Le terrassier de la nuit
Très confortablement installé devant le grand écran de ma chambre-bureau-bibliothèque en compagnie ce soir du chat Musique (les deux autres et les chiens dorment dans une autre partie du terrier), je visionne Le terrassier de la nuit de Robert Luques, documentaire qui, assez curieusement, m’avait échappé, alors qu’il est le seul à être disponible en français sous forme de DVD commercialisé depuis 2004 dans une collection qui s’intéresse à la faune ordinaire (seul le volume consacré au chat forestier est indisponible, si ce n’est auprès de l’auteur Loïc Coat qui doit m’envoyer une copie).
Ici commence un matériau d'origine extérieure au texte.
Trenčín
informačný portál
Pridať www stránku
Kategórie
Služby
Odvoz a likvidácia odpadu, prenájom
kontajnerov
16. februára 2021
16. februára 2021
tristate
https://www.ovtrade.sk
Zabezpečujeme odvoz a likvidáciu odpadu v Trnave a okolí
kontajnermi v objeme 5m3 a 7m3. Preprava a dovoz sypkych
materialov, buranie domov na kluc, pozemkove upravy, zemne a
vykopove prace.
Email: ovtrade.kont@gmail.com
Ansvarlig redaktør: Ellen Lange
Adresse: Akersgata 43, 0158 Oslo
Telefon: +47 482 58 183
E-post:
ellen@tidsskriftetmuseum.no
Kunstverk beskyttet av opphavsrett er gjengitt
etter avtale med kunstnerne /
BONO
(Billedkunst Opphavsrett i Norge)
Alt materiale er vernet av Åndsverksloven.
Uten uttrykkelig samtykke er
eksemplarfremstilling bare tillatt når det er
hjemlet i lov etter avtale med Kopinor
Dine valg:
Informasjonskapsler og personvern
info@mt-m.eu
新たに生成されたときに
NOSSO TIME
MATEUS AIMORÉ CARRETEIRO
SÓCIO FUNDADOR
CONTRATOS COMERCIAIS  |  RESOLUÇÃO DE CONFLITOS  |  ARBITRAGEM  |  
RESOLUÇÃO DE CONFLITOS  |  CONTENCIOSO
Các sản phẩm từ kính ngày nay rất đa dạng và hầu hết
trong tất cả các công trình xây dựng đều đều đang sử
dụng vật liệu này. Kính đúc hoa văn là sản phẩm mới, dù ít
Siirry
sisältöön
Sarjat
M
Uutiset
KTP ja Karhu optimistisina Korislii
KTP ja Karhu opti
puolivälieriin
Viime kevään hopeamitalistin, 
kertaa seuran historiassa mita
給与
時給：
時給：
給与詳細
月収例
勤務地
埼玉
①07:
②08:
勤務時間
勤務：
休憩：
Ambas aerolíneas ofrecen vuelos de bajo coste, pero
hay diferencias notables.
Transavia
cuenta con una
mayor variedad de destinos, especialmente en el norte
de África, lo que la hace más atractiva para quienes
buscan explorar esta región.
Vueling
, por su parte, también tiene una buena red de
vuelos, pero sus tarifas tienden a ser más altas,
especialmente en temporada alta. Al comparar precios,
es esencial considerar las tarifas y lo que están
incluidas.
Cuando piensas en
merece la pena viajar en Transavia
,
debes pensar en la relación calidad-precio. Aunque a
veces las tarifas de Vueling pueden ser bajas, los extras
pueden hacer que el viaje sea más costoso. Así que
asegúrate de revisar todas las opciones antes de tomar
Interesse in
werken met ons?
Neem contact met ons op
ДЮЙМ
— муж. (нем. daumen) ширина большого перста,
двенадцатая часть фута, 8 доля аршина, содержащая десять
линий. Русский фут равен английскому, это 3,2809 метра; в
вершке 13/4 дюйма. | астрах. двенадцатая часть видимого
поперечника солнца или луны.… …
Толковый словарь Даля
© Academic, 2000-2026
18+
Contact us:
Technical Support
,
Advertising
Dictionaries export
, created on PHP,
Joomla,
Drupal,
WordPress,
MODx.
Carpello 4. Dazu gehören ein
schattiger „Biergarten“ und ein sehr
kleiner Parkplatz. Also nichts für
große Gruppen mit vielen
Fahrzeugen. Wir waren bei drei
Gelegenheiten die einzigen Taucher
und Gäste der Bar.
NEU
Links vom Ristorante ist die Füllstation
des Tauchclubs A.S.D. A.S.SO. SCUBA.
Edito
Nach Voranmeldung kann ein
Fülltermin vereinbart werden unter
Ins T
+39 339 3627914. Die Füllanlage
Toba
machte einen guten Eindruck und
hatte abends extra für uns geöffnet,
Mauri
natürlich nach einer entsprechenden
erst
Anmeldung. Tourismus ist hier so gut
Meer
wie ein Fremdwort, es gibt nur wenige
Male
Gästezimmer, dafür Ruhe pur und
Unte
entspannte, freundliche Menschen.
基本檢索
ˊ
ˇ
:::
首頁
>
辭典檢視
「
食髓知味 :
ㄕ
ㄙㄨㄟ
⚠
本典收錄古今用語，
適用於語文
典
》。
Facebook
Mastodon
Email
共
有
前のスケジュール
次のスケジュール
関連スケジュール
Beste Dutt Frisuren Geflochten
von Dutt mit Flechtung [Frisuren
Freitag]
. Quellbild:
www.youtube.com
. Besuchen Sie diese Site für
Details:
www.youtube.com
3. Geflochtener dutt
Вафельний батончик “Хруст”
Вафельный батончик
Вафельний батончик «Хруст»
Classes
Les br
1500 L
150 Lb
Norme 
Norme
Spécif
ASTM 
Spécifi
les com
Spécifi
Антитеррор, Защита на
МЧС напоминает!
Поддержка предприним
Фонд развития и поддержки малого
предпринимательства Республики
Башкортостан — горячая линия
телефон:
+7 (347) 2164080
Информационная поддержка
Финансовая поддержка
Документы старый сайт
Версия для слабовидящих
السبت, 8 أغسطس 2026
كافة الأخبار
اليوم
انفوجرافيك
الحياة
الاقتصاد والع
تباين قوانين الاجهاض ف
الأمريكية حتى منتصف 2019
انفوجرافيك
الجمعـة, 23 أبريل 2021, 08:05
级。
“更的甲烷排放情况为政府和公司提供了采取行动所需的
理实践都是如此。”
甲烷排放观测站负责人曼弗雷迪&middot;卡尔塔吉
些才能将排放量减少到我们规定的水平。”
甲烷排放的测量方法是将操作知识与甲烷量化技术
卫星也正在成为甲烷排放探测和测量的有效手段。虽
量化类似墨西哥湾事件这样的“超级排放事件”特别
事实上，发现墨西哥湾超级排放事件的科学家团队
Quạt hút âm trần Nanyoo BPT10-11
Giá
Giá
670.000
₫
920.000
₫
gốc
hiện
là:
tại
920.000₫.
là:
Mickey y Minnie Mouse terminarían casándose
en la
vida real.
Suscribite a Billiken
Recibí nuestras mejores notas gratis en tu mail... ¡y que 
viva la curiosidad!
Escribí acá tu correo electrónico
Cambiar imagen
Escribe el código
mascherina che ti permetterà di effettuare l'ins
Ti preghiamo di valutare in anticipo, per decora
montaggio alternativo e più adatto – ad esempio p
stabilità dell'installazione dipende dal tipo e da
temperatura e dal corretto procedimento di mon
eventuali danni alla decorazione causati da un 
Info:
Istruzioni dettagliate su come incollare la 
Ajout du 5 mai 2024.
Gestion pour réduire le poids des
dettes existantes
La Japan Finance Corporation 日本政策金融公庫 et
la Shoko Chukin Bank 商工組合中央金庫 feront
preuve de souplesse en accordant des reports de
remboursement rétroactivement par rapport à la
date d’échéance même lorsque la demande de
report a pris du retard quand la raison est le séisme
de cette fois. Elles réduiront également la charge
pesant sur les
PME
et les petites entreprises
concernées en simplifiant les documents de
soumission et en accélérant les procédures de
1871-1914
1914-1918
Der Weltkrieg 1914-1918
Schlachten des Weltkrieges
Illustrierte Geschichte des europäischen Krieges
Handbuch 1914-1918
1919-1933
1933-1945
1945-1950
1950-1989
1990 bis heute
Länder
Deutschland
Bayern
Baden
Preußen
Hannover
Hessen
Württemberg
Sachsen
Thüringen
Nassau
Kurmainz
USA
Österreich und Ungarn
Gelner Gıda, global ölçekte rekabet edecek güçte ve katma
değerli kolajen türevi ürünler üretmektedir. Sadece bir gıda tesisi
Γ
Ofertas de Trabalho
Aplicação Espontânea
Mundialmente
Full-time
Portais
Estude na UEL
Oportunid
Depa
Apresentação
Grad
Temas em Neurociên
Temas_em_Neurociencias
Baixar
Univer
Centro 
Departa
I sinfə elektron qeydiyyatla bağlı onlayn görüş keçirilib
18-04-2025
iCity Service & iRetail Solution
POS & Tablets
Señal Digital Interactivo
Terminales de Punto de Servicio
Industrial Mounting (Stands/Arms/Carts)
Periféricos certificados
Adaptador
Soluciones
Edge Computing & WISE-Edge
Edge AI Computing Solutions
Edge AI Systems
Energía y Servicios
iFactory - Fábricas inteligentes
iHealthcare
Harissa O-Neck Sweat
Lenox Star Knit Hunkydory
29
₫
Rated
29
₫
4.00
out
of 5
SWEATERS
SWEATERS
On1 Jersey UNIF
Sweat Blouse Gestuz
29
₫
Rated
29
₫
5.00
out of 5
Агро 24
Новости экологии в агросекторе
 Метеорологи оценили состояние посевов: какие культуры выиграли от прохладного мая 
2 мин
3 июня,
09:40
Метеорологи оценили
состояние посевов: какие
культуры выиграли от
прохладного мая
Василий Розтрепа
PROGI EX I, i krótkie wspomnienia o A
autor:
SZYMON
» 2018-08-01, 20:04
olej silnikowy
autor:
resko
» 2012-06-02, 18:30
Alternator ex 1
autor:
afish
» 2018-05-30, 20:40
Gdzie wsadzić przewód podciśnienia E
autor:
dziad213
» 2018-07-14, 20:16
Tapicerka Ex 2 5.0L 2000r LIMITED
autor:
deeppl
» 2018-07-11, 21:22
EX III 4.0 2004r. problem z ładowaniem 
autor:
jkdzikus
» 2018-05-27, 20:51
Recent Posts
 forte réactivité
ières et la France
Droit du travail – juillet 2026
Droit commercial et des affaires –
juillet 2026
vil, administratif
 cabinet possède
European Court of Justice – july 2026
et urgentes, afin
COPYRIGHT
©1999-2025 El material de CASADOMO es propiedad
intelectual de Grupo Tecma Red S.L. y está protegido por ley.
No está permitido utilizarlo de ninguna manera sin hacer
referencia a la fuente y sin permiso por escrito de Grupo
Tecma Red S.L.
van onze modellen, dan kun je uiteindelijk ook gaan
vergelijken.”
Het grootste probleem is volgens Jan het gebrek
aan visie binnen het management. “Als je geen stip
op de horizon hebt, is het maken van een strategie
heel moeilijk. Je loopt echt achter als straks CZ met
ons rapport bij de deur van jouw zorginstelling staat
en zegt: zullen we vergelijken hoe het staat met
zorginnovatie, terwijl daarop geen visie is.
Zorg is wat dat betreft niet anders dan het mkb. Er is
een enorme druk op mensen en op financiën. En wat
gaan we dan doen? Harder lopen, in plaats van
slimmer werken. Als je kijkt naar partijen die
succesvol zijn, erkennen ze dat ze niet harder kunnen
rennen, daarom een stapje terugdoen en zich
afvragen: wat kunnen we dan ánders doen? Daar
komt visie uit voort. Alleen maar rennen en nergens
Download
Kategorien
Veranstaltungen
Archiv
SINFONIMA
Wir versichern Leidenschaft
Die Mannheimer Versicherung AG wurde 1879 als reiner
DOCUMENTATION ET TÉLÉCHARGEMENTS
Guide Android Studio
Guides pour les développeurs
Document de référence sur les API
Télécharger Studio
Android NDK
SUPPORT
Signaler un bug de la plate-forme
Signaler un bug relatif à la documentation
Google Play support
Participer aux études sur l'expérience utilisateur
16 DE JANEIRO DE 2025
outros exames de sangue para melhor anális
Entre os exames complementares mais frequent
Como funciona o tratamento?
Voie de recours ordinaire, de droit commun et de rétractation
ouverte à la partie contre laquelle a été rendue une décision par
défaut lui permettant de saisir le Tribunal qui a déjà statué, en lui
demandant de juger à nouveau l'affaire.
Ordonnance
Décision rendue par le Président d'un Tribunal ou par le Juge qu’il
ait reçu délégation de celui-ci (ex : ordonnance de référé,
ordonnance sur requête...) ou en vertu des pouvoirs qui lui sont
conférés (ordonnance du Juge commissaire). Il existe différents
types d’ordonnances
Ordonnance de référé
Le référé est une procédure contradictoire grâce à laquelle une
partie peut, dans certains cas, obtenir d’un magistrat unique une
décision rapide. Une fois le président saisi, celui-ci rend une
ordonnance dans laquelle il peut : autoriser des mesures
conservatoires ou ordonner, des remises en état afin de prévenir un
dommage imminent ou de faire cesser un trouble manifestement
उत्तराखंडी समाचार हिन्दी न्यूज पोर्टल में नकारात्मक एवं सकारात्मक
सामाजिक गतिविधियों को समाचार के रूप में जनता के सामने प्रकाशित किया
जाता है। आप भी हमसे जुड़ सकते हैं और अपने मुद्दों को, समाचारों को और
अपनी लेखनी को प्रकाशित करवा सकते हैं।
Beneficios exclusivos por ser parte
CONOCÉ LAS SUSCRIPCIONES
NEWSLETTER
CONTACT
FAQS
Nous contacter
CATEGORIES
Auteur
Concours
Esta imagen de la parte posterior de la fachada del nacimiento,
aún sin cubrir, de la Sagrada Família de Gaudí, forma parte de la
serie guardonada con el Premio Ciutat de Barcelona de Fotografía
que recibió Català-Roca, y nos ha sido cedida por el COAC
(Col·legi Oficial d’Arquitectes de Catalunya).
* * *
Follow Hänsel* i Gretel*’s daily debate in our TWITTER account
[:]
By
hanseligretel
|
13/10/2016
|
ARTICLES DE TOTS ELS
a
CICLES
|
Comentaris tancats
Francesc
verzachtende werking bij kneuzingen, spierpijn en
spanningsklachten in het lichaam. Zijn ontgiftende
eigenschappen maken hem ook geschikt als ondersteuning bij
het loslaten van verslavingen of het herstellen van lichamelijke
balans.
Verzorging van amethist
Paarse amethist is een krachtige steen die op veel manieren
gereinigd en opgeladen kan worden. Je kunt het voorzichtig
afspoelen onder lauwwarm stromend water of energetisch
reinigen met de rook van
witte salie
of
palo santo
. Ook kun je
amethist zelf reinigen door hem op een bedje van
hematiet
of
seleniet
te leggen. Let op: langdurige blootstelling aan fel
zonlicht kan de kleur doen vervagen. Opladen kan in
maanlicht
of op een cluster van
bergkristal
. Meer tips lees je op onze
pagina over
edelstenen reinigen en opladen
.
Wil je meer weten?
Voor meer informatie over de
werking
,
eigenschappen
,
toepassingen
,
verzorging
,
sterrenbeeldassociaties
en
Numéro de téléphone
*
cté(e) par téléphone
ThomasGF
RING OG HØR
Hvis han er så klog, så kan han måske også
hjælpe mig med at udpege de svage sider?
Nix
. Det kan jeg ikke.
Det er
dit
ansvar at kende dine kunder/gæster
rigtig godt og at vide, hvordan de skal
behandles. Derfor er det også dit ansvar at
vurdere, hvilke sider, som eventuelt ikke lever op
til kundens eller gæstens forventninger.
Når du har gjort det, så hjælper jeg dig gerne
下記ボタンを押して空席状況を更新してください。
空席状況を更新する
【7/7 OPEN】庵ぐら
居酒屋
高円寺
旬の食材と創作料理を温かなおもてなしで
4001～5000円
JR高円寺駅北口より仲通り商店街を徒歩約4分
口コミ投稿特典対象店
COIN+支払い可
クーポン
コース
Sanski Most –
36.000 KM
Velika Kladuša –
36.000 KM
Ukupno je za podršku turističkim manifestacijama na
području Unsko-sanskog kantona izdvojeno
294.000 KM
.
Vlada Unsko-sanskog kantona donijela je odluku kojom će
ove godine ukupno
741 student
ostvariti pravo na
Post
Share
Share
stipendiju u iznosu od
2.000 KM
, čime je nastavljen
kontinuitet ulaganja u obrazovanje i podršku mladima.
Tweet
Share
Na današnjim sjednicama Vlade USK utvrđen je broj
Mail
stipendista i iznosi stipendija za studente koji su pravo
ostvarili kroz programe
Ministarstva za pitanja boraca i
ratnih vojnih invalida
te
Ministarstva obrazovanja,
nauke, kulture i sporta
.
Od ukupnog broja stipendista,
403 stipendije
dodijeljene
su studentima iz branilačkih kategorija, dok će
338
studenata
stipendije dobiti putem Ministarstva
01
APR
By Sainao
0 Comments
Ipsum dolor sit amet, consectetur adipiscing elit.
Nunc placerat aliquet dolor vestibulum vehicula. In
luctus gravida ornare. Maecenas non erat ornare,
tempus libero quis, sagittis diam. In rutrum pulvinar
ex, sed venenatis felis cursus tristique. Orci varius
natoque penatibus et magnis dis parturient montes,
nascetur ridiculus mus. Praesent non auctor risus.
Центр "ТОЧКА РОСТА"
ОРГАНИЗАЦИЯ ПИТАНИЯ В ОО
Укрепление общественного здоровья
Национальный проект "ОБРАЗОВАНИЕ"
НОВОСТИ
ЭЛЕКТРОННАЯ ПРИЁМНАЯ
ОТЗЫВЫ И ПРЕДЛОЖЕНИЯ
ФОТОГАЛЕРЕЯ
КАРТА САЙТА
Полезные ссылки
C’est un documentaire classique, officiellement daté de 1999 mais dont les images remontent probablement à la première moitié des années 80. Le commentaire, sobrement informatif, est livré en voix off sans que nul humain ne soit mis en avant et en scène, et le propos est exclusivement centré sur le blaireau. Passons très vite sur les défauts du genre, qui sont presque toujours les mêmes (mais auquel échappe totalement celui de Loïc Coat, ainsi que je le constaterai dans quelque temps) : cette volonté d’établir un fil narratif au moyen d’artifices inutiles. Une fois encore, un crâne tout propre a été abandonné devant le terrier (c’est à croire que les blaireaux en font une exposition), la bouteille de gaz censée illustrer la sinistre période où renards et blaireaux étaient gazés a soi-disant été expulsée du terrier par le blaireau, et même si le commentaire précise que le mâle est le plus souvent tenu à l’écart par la blairelle qui s’occupe de ses blaireautins, il est affirmé que ce dernier participe à l’entretien de la maison commune en faisant le ménage (c’est-à-dire, en terrassant) pendant que la femelle allaite. L’odieux déterrage est présenté comme une réponse aux petits méfais commis dans un potager, là encore par souci seulement de continuité narrative, et les images des chasseurs occupés à leur sinistre besogne, interrompues pour des raisons évidentes de décence, sont censées l’avoir été parce que les chasseurs se sont lassés et sont partis… Qui peut le croire ? La bande-son, naturellement trafiquée (si j’ose dire), fait entendre toujours le même oiseau à chaque plan d’ensemble sur la forêt, mais laisse la part belle aux cris et grognements des blaireaux. Musique et moi-même l’écoutons avec grand plaisir.
Car, ces réserves (que certains événements à venir me permettront de nuancer) étant faites, tout le reste est une merveille. Le réalisateur a filmé d’abord ce qu’on peut voir, ce que j’ai pu voir moi-même en avril, c’est-à-dire principalement deux blaireautins qui sortent du terrier, qui jouent, qui grandissent. L’un d’eux a été nommé Téméraire et l’autre Timide, tout comme j’ai moi-même nommé Prudence et Courage mes propres petits (enfin, ceux de Vara) plus de trente ans après, en une dichotomie souvent remarquée par les naturalistes. Ainsi m’est-il donné de revoir le meilleur et le plus touchant de ce que j’ai pu vivre avec les blaireaux.
Mais le film va plus loin. Il prend le temps de montrer les blaireaux dans leurs occupations ordinaires, avec un escargot, avec un hérisson, mangeant des limaces, des lombrics, des prunes, et je m’avise que c’est la première fois que je les vois vraiment faire : quand le blaireau museau au sol fourrage, il faudrait pouvoir adopter le point de vue du ver de terre pour voir exactement ce qu’il fait… Si le but ultime du documentaire naturaliste est de donner à voir l’invisible en s’effaçant, celui-ci est des plus réussis.